In the beginning of the summer of 1839, the Cherokee missionary and newspaper editor Elias Boudinot was building a house for himself, his wife, Delight, and their six children in the newly designated Cherokee lands west of the Mississippi. Though Boudinot had left the Cherokee territory in Georgia before federal troops had begun the mass removal of the tribe from its land, he couldn’t have been surprised at the tales of horror told by survivors as they arrived in the territory that is now Oklahoma. Even though their westward move had been ordered several years earlier by a government intent on turning over tribal land to white settlers and gold seekers, the Cherokees were not prepared for—could not have prepared for—the winter journey across the plains. Thousands died from exposure, starvation and disease. Knowing this, Boudinot likely acquiesced willingly when he was approached the following June by a group of fellow Cherokees looking for medicine. Being a Cherokee, a devout Christian and a very public figure, he might even have expected or at least accepted what came next, when two of the men drew tomahawk and knife, and left him for dead outside the Park Hill Christian Mission.

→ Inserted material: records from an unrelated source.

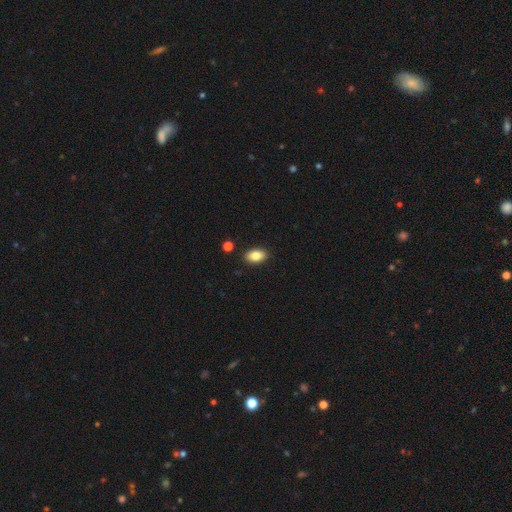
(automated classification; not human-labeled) Smooth or featured? Predicted: smooth (p=0.85). How rounded? Predicted: in between (p=0.91). Merging? Predicted: none (p=0.88).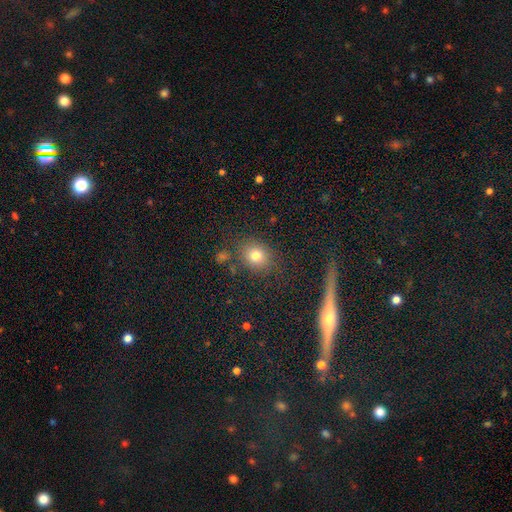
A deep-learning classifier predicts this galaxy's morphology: Q: Smooth or featured?
A: smooth (78%); runner-up: star or artifact (14%)
Q: How rounded?
A: round (67%); runner-up: in between (32%)
Q: Merging?
A: none (80%); runner-up: minor disturbance (11%)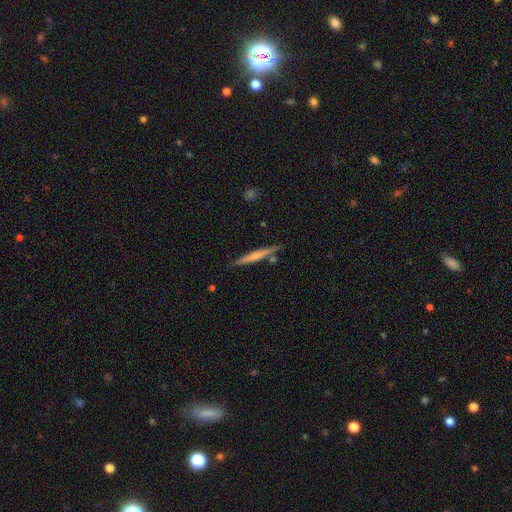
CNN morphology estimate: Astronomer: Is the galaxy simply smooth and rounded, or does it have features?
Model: smooth — 47%, tied with featured or disk at 47%.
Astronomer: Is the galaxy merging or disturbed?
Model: none — 81%.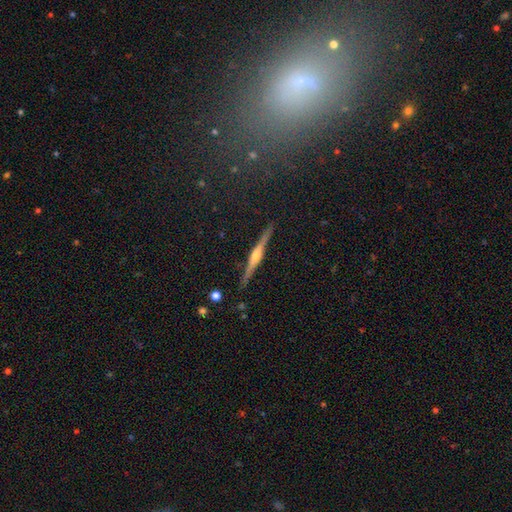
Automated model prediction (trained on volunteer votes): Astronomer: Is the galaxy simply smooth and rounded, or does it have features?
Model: featured or disk — 80%.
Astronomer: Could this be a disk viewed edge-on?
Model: yes — 98%.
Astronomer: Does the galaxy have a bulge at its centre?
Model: rounded — 86%.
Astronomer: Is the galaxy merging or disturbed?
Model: none — 90%.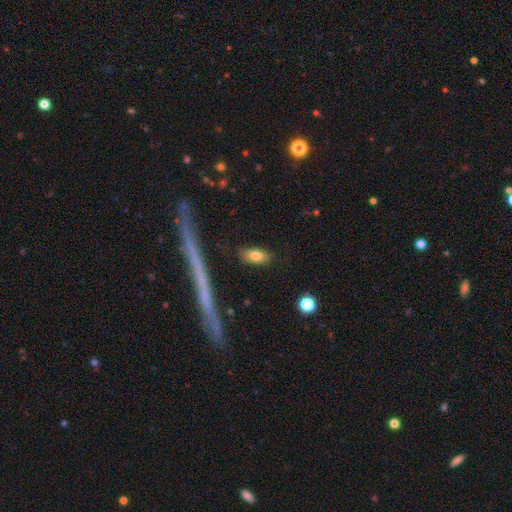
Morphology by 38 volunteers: A smooth galaxy with no disk features (76%) that is in between round and cigar-shaped (100%).

Vote fractions:
- Smooth or featured? smooth: 76% / featured or disk: 16% / star or artifact: 8%
- How rounded? in between: 100% / round: 0% / cigar-shaped: 0%
- Merging? none: 77% / minor disturbance: 17% / major disturbance: 3% / merger: 3%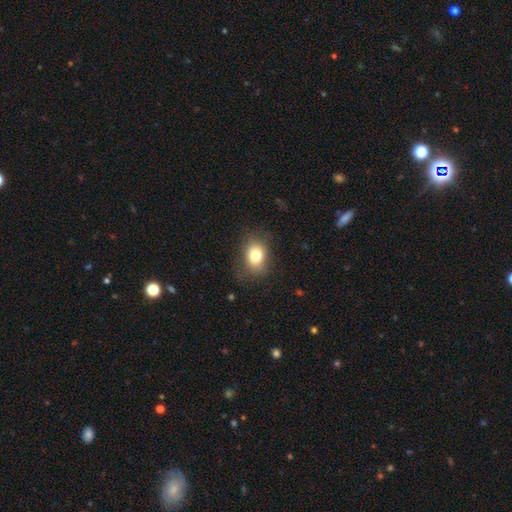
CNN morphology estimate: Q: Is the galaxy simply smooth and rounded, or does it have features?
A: smooth — 78%.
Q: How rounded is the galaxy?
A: in between — 60%.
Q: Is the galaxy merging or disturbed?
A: none — 76%.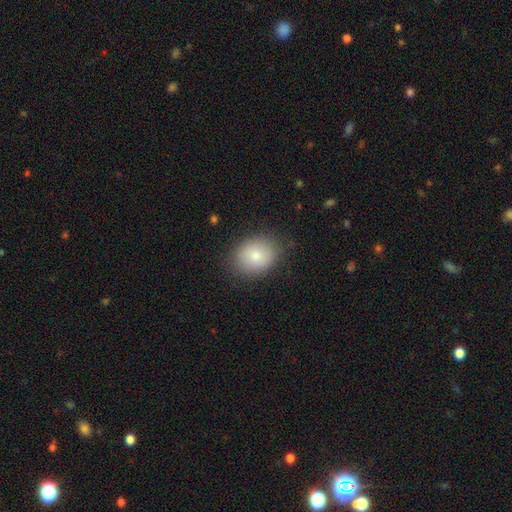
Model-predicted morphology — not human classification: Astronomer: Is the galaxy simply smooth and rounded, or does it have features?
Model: smooth — 82%.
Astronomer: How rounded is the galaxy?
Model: in between — 51% (runner-up: round, 48%).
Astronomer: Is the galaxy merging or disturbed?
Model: none — 84%.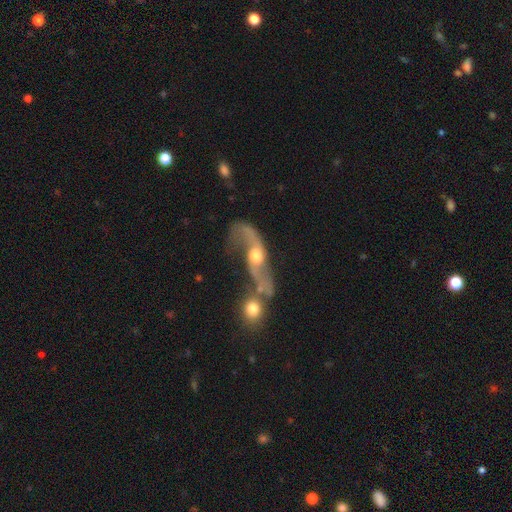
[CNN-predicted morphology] The model was most divided on "merging": none: 35%, merger: 28%, major disturbance: 21%, minor disturbance: 16%. More confident: spiral arms — yes (91%); spiral arm count — 2 (90%); edge-on disk — no (88%); spiral winding — loose (85%); smooth or featured — featured or disk (82%); bulge size — moderate (69%); bar — no (61%).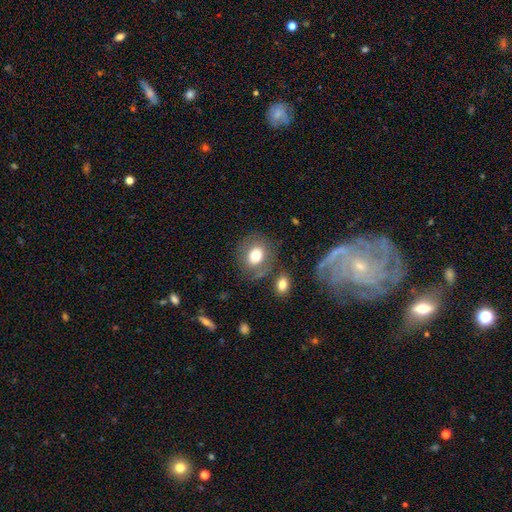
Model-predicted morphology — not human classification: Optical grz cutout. It shows a smooth galaxy with no disk features (74%) that is round (61%). Merging: none (73%).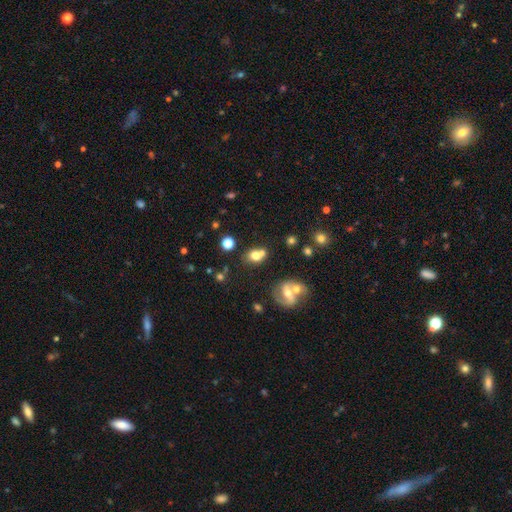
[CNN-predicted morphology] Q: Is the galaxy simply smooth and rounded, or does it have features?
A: smooth — 70%.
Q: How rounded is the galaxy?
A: round — 55%.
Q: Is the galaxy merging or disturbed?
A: none — 43%.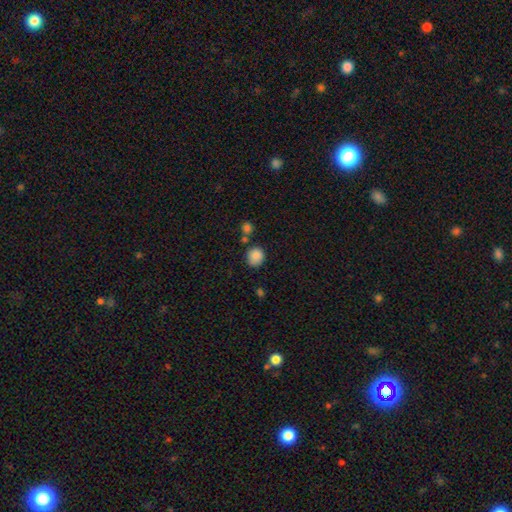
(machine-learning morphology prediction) The model was most divided on "merging": none: 72%, minor disturbance: 15%, merger: 9%, major disturbance: 4%. More confident: smooth or featured — smooth (87%); how rounded — round (80%).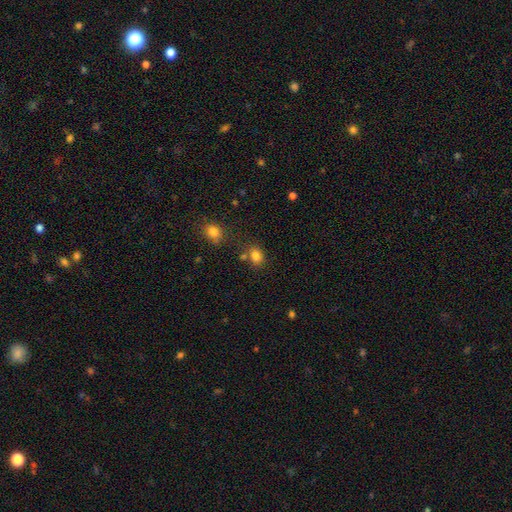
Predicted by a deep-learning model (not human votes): smooth_or_featured: smooth (p=0.81) [alt: star or artifact p=0.13]
how_rounded: in between (p=0.53) [alt: round p=0.45]
merging: none (p=0.66) [alt: merger p=0.16]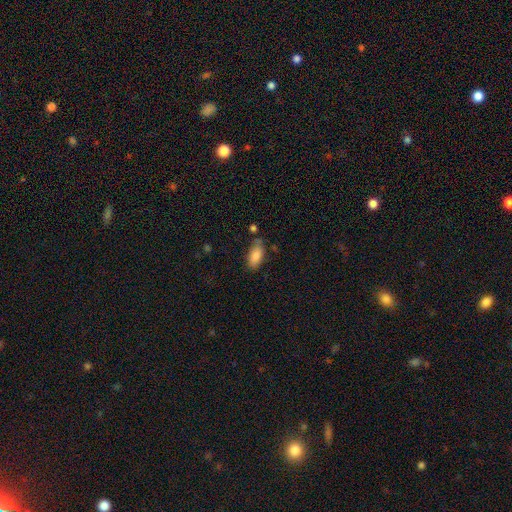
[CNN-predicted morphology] This appears to be a smooth galaxy with no disk features (85%) that is in between round and cigar-shaped (89%). Merging: none (67%).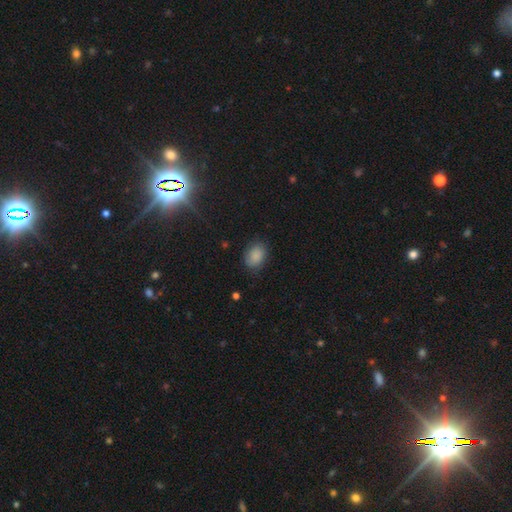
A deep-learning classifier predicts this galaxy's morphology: smooth_or_featured: smooth (p=0.85) [alt: star or artifact p=0.09]
how_rounded: in between (p=0.72) [alt: round p=0.27]
merging: none (p=0.79) [alt: minor disturbance p=0.16]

Three years earlier, Boudinot had been part of a small group of Cherokee leaders who defied the chief, John Ross, and the will of most of their fellow Cherokees, and signed the Treaty of New Echota, promising the Cherokees would leave behind 100 million acres of tribal land to move west. But to the Cherokees who took his life, Boudinot was almost certainly not just a leader who gave in to the pressure of the white government. As the former editor of the first Indian newspaper, the Cherokee Phoenix, and an outspoken early opponent of removal, he must also have been a visible, public traitor—the kind whose retracted words echo from beyond the grave. In an editorial published in April 1831, Boudinot attempted to rally his tribe as the agitation for Cherokee removal spread through Congress: “The rights of the Cherokees are as plain, as sacred, as they have been, and the duty of the Government to secure those rights as binding as ever…. The land is theirs—their right to it is ‘unquestionable,’ and it cannot be taken away from them without great injustice to them and everlasting infamy to the United States.”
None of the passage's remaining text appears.